A substantial amount of money will be spent by Vineyarders for Christmas gifts. How much of it will be spent on the Vineyard? A great volume of money is leaving the Island through the year and particularly at Christmas which would buy much greater satisfaction if it were spent here. In normal times Island businessmen can, perhaps, shrug their shoulders and let the drift continue. But with conditions as they are it is almost tragic for the Island that its own people do not look around them, explore their own stores, appreciate novelty here just as much as novelty on the mainland, and understand that offers of bargain prices from strange concerns far away are not by any means conclusive. Think, therefore, at Christmas time of the Island’s own welfare and happiness. Be sure to try shopping on the Vineyard.
To a Vineyarder cranberry sauce answers an inner longing, a homesickness which has no other proper reply. The Indians and the English in New England, a naturalist wrote in 1638, use many cranberries, boiling them with sugar for sauce to eat with their meat.

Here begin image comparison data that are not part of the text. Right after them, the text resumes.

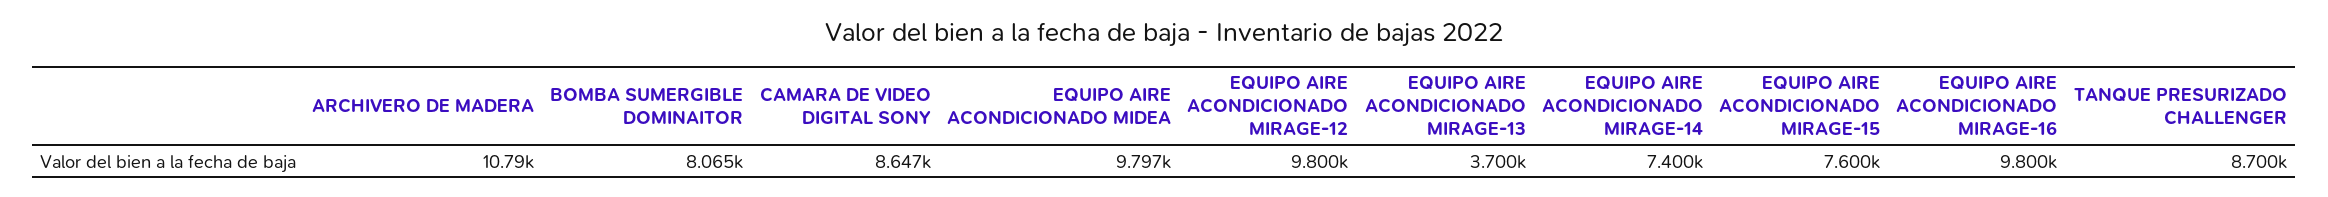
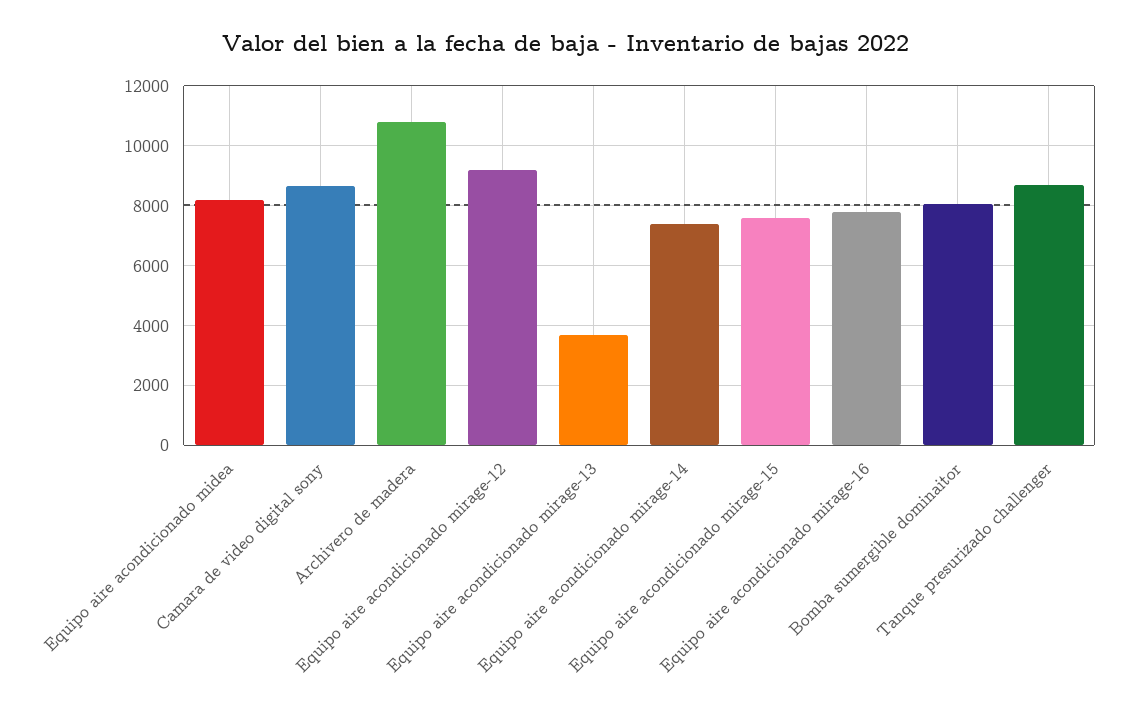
  {
    "ARCHIVERO DE MADERA": 10790,
    "BOMBA SUMERGIBLE DOMINAITOR": 8065,
    "CAMARA DE VIDEO DIGITAL SONY": 8647,
-   "EQUIPO AIRE ACONDICIONADO MIDEA": 9797,
+   "EQUIPO AIRE ACONDICIONADO MIDEA": 8250,
-   "EQUIPO AIRE ACONDICIONADO MIRAGE-12": 9800,
+   "EQUIPO AIRE ACONDICIONADO MIRAGE-12": 9250,
    "EQUIPO AIRE ACONDICIONADO MIRAGE-13": 3700,
    "EQUIPO AIRE ACONDICIONADO MIRAGE-14": 7400,
    "EQUIPO AIRE ACONDICIONADO MIRAGE-15": 7600,
-   "EQUIPO AIRE ACONDICIONADO MIRAGE-16": 9800,
+   "EQUIPO AIRE ACONDICIONADO MIRAGE-16": 7750,
    "TANQUE PRESURIZADO CHALLENGER": 8700
  }

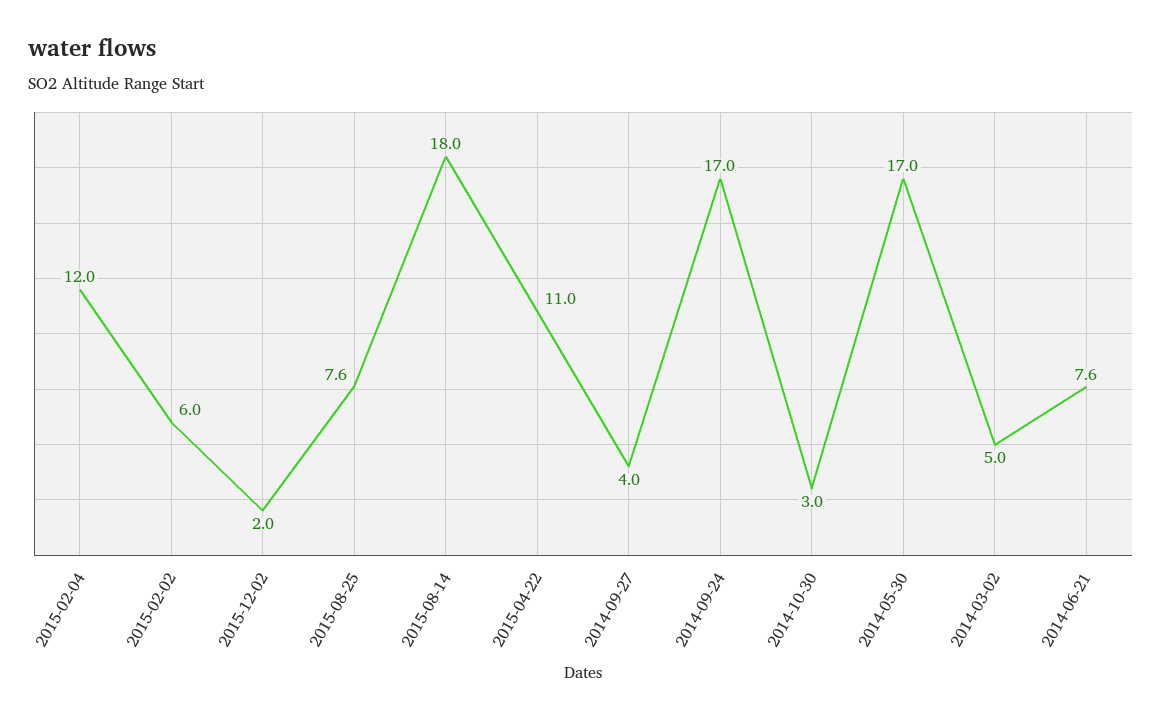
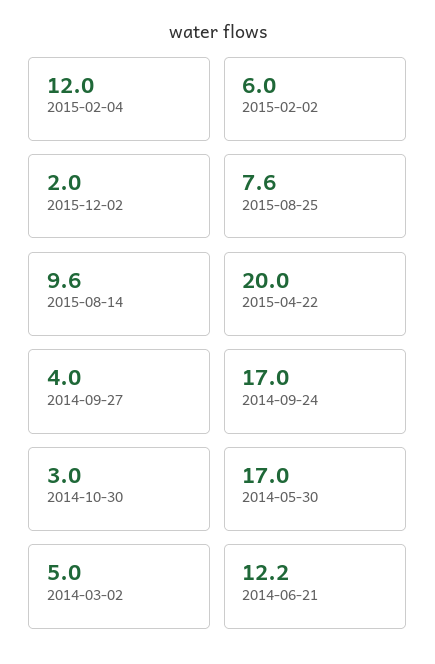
  {
    "2015-02-04": 12,
    "2015-02-02": 6,
    "2015-12-02": 2,
    "2015-08-25": 7.6,
-   "2015-08-14": 18,
+   "2015-08-14": 9.6,
-   "2015-04-22": 11,
+   "2015-04-22": 20,
    "2014-09-27": 4,
    "2014-09-24": 17,
    "2014-10-30": 3,
    "2014-05-30": 17,
    "2014-03-02": 5,
-   "2014-06-21": 7.6
+   "2014-06-21": 12.2
  }

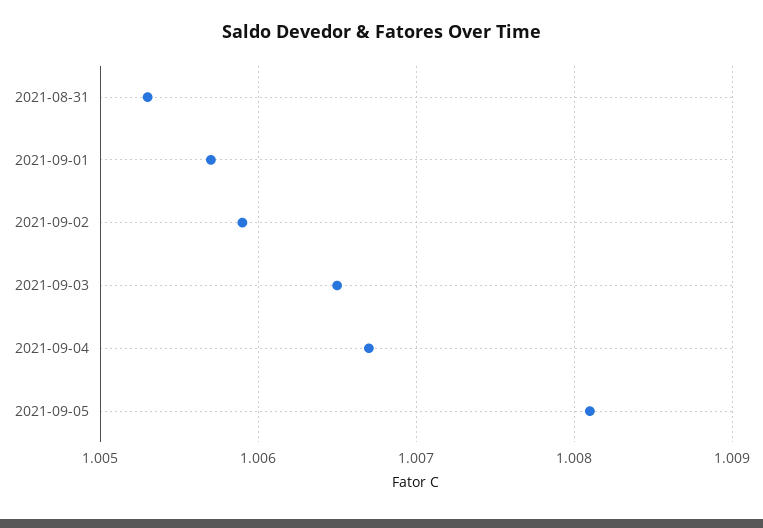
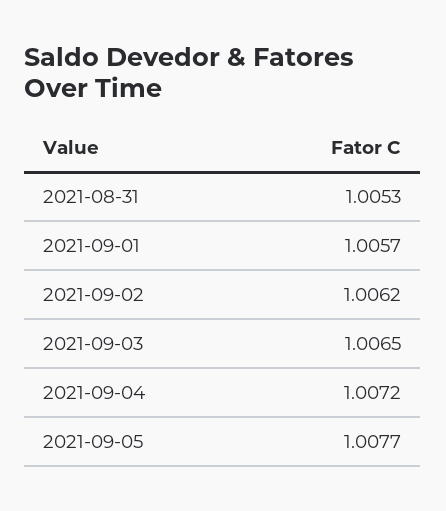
  {
    "2021-08-31": 1.0053,
    "2021-09-01": 1.0057,
-   "2021-09-02": 1.0059,
+   "2021-09-02": 1.0062,
    "2021-09-03": 1.0065,
-   "2021-09-04": 1.0067,
+   "2021-09-04": 1.0072,
-   "2021-09-05": 1.0081
+   "2021-09-05": 1.0077
  }

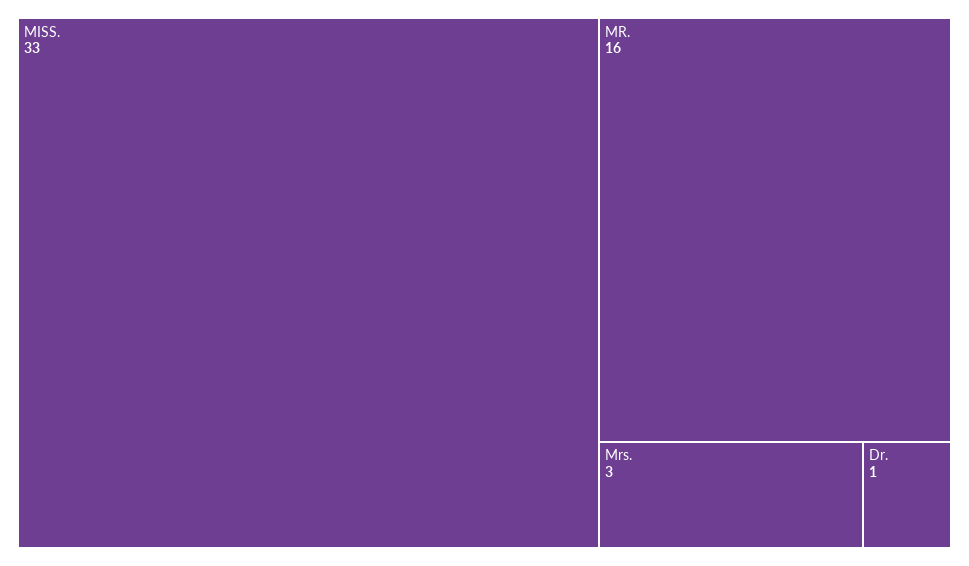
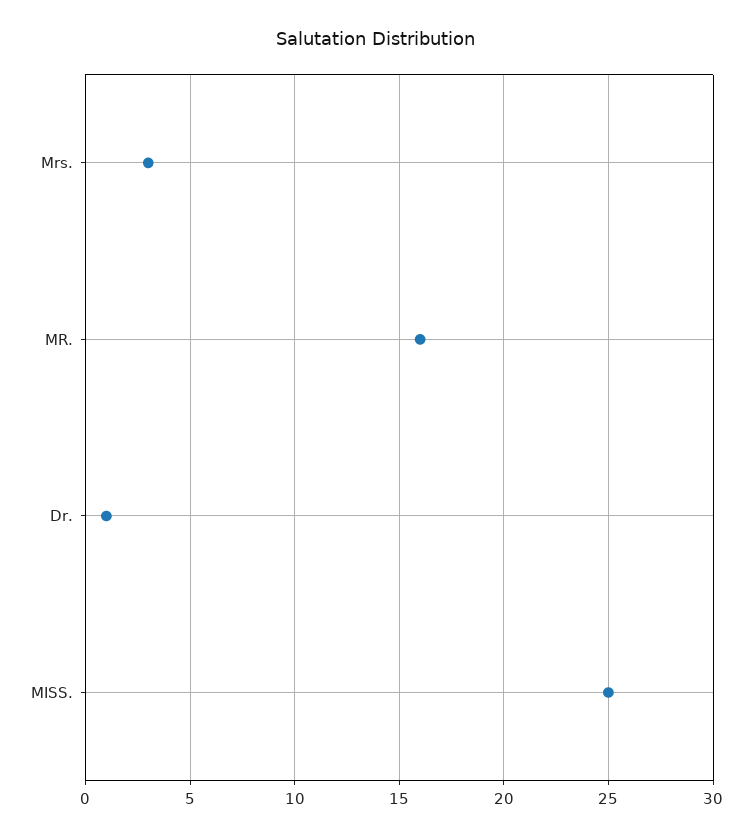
  {
-   "MISS.": 33,
+   "MISS.": 25,
    "MR.": 16,
    "Mrs.": 3,
    "Dr.": 1
  }

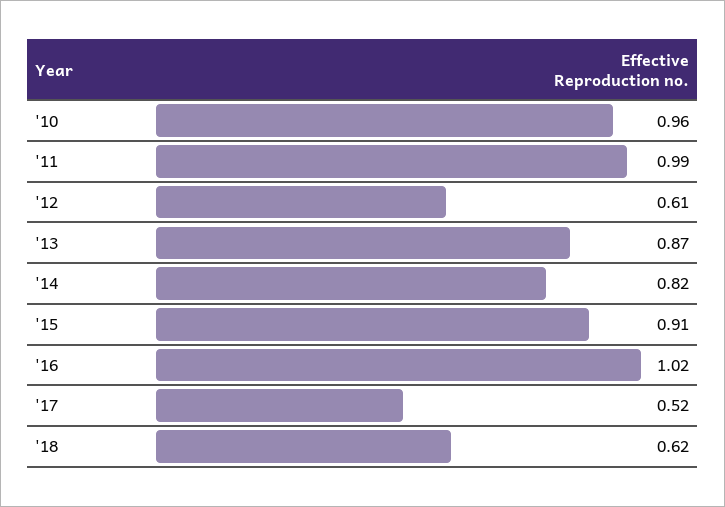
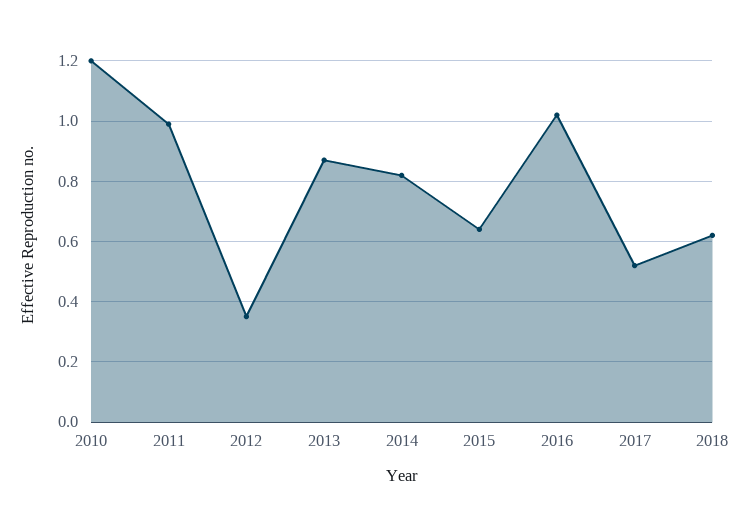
  {
-   "'10": 0.96,
+   "'10": 1.2,
    "'11": 0.99,
-   "'12": 0.61,
+   "'12": 0.35,
    "'13": 0.87,
    "'14": 0.82,
-   "'15": 0.91,
+   "'15": 0.65,
    "'16": 1.02,
    "'17": 0.52,
    "'18": 0.62
  }

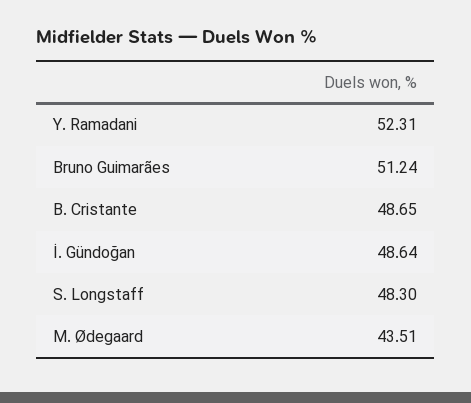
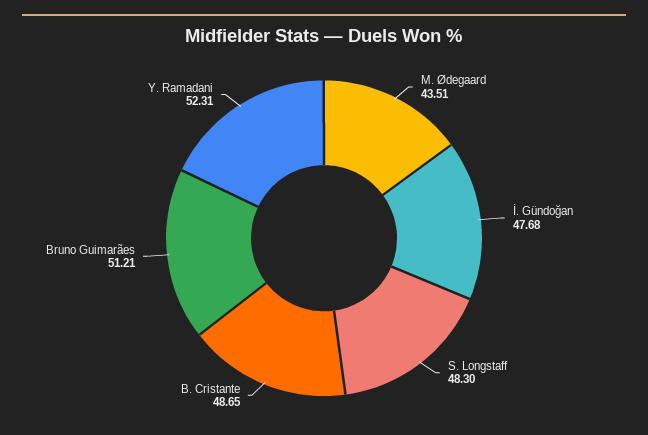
  {
    "Y. Ramadani": 52.31,
-   "Bruno Guimarães": 51.24,
+   "Bruno Guimarães": 51.21,
    "B. Cristante": 48.65,
-   "İ. Gündoğan": 48.64,
+   "İ. Gündoğan": 47.68,
    "S. Longstaff": 48.3,
    "M. Ødegaard": 43.51
  }

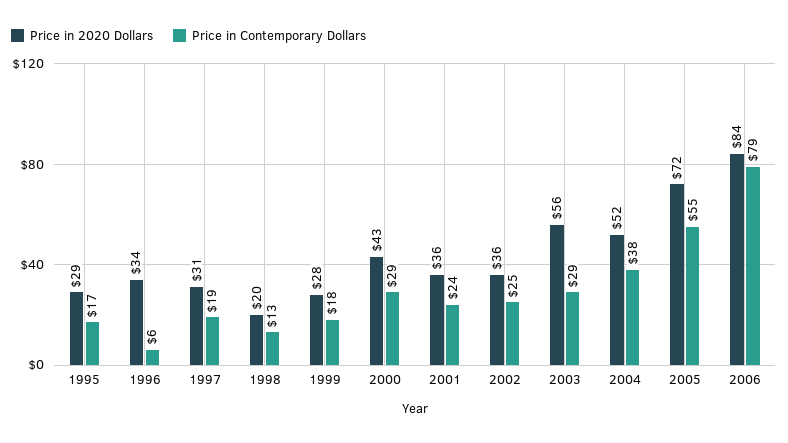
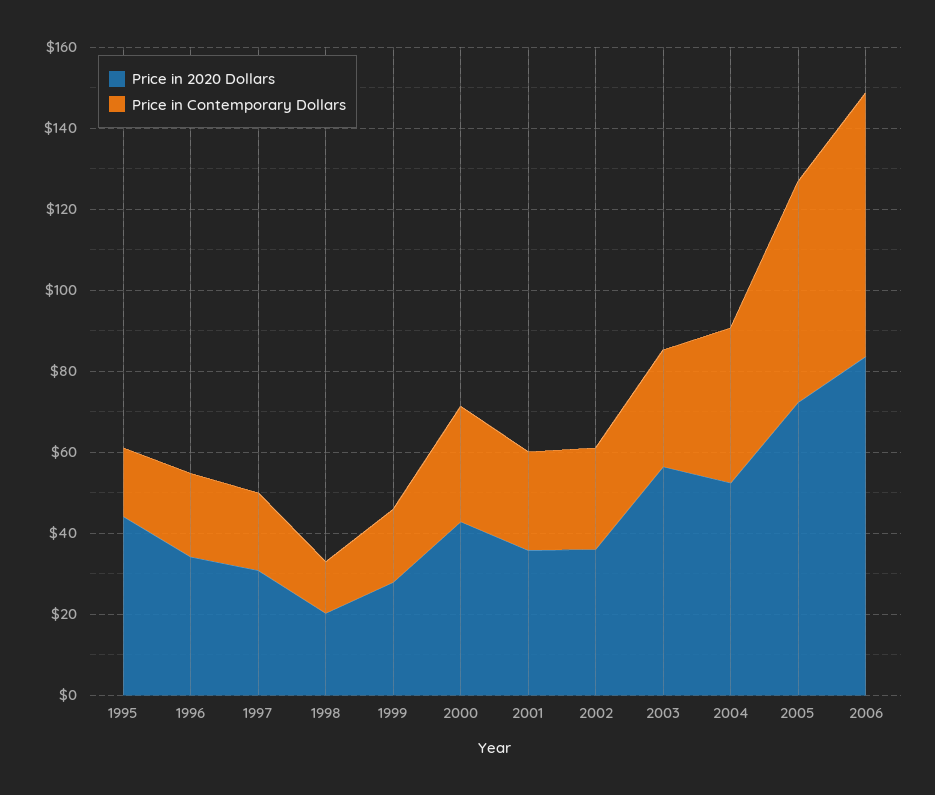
  {
    "Price in 2020 Dollars": {
-     "1995": 29,
+     "1995": 45,
      "1996": 34,
      "1997": 31,
      "1998": 20,
      "1999": 28,
      "2000": 43,
      "2001": 36,
      "2002": 36,
      "2003": 56,
      "2004": 52,
      "2005": 72,
      "2006": 84
    },
    "Price in Contemporary Dollars": {
      "1995": 17,
-     "1996": 6,
+     "1996": 20,
      "1997": 19,
      "1998": 13,
      "1999": 18,
      "2000": 29,
      "2001": 24,
      "2002": 25,
      "2003": 29,
      "2004": 38,
      "2005": 55,
-     "2006": 79
+     "2006": 65
    }
  }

There is said to be one variety of cranberry which is native to Europe, but there is nothing in European culture which owes to the cranberry that distinctive, sufficing touch which the Thanksgiving and Christmas feasts derive from the crisp, ruddy fruit of the bogs. An encyclopedia says that the cranberry is never eaten as a dessert fruit. Of course not, unless it is in the form of a pie. The uses of the cranberry are so nearly approaching the ideal that they cannot be improved upon. Cranberry sauce, cranberry jelly, cranberry pies — all are degrees of the same priceless contribution to the dietary.
One could wish more cranberries were grown on Martha’s Vineyard, and that the bogs of the fathers were not slipping back into wild swamps.